Collection entries
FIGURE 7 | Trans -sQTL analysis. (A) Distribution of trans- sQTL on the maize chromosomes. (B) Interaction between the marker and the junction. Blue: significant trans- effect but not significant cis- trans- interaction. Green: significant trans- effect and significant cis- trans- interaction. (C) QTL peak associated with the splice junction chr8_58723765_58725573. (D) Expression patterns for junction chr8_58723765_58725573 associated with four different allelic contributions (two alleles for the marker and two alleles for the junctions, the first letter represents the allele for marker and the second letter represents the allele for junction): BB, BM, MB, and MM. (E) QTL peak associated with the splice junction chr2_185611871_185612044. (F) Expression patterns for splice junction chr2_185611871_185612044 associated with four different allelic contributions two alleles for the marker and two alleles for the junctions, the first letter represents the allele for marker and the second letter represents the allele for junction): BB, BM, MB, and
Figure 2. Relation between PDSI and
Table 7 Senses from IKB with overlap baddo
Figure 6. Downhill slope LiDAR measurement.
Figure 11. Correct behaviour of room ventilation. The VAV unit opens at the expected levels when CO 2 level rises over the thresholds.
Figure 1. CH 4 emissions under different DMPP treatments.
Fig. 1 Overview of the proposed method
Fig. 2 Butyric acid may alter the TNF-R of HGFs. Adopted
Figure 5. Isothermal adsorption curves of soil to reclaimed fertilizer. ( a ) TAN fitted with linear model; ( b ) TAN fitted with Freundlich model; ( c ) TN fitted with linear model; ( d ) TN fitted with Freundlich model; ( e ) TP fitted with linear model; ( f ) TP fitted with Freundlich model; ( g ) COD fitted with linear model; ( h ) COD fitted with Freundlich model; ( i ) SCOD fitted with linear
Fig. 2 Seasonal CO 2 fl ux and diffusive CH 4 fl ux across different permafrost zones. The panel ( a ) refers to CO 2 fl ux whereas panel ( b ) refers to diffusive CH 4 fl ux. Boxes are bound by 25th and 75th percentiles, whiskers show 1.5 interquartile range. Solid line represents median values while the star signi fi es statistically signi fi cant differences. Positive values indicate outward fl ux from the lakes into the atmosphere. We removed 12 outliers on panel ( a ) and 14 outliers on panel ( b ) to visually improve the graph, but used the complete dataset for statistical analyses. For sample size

> Work instructions
Write out each line exactly, beginning at the one with "Table 7 Senses from IKB with overlap baddo" and ending at the final line of the records above, with nothing added.

> Written reply
Table 7 Senses from IKB with overlap baddo
Figure 6. Downhill slope LiDAR measurement.
Figure 11. Correct behaviour of room ventilation. The VAV unit opens at the expected levels when CO 2 level rises over the thresholds.
Figure 1. CH 4 emissions under different DMPP treatments.
Fig. 1 Overview of the proposed method
Fig. 2 Butyric acid may alter the TNF-R of HGFs. Adopted
Figure 5. Isothermal adsorption curves of soil to reclaimed fertilizer. ( a ) TAN fitted with linear model; ( b ) TAN fitted with Freundlich model; ( c ) TN fitted with linear model; ( d ) TN fitted with Freundlich model; ( e ) TP fitted with linear model; ( f ) TP fitted with Freundlich model; ( g ) COD fitted with linear model; ( h ) COD fitted with Freundlich model; ( i ) SCOD fitted with linear
Fig. 2 Seasonal CO 2 fl ux and diffusive CH 4 fl ux across different permafrost zones. The panel ( a ) refers to CO 2 fl ux whereas panel ( b ) refers to diffusive CH 4 fl ux. Boxes are bound by 25th and 75th percentiles, whiskers show 1.5 interquartile range. Solid line represents median values while the star signi fi es statistically signi fi cant differences. Positive values indicate outward fl ux from the lakes into the atmosphere. We removed 12 outliers on panel ( a ) and 14 outliers on panel ( b ) to visually improve the graph, but used the complete dataset for statistical analyses. For sample size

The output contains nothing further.